GIVEN PASSAGE:
BEGIN

The aim of this Demo is to convert the Json file representing the static home data into an RDF one aligned with the BIGG ontology.

In [16]:
homeData_file = json.loads(pathlib.Path("data\\Demo_DomX\\BIGG_Static_Home_Data_data.json").read_text())
print(json.dumps(homeData_file, indent=4, sort_keys=True))

{
    "boiler_kw": 24,
    "boiler_make": "BAXI",
    "boiler_model": "DUOTEC COMPACT",
    "climatic_zone": "GRC_A",
    "deviceid": "domx_ot_a8:03:2a:4c:24:1c",
    "homeid": 5,
    "latitude": 40.6039822,
    "longitude": 22.9502155,
    "occupants": 2,
    "sqm": 107
}


Thanks to the Matey tool, we create rules to convert the JSON file into RDF one. Do not forget to replace the path of the json data into the RML mapping file exported.

END

STORED DATA:
BEGIN

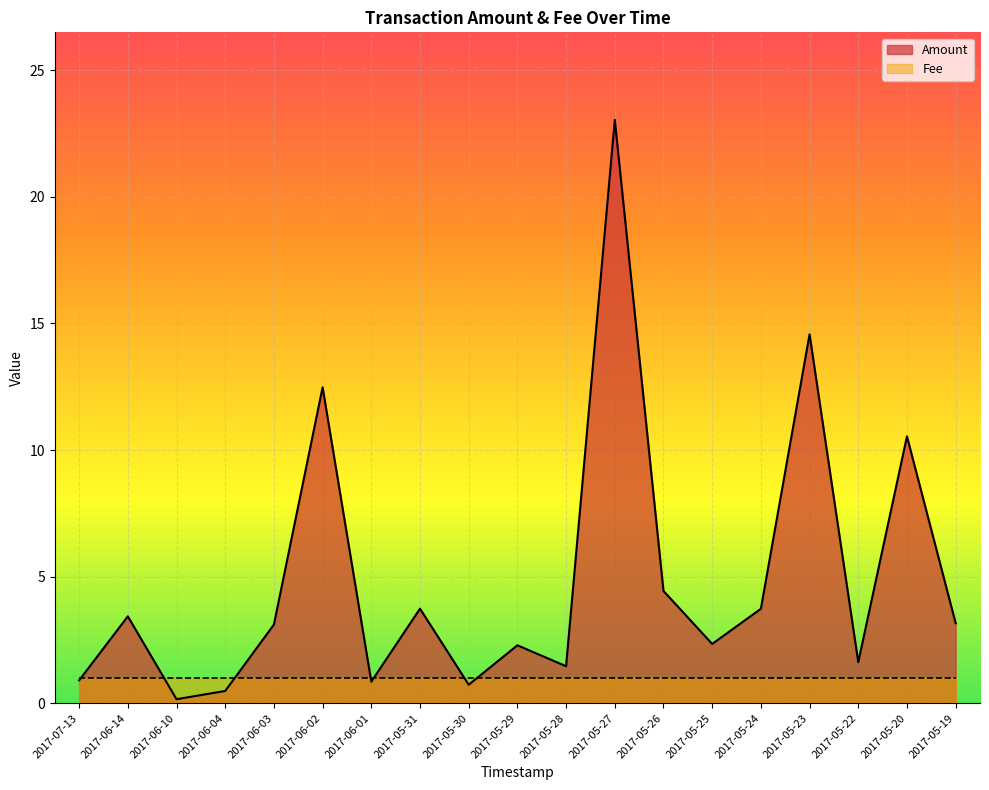

What is the smallest value displayed?

0.2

END

TASKS TO PERFORM:
1) In the demo text, copy everything from "The aim of this" up to and including "print(json.dumps(homeData_file, indent=4, sort_keys=True))", substituting "vocabulary" for "ontology".
2) According to the demo text, which tool is used to create the rules that convert the JSON file into RDF?

SOLUTION SET:
1)
The aim of this Demo is to convert the Json file representing the static home data into an RDF one aligned with the BIGG vocabulary.

In [16]:
homeData_file = json.loads(pathlib.Path("data\\Demo_DomX\\BIGG_Static_Home_Data_data.json").read_text())
print(json.dumps(homeData_file, indent=4, sort_keys=True))

2) The Matey tool.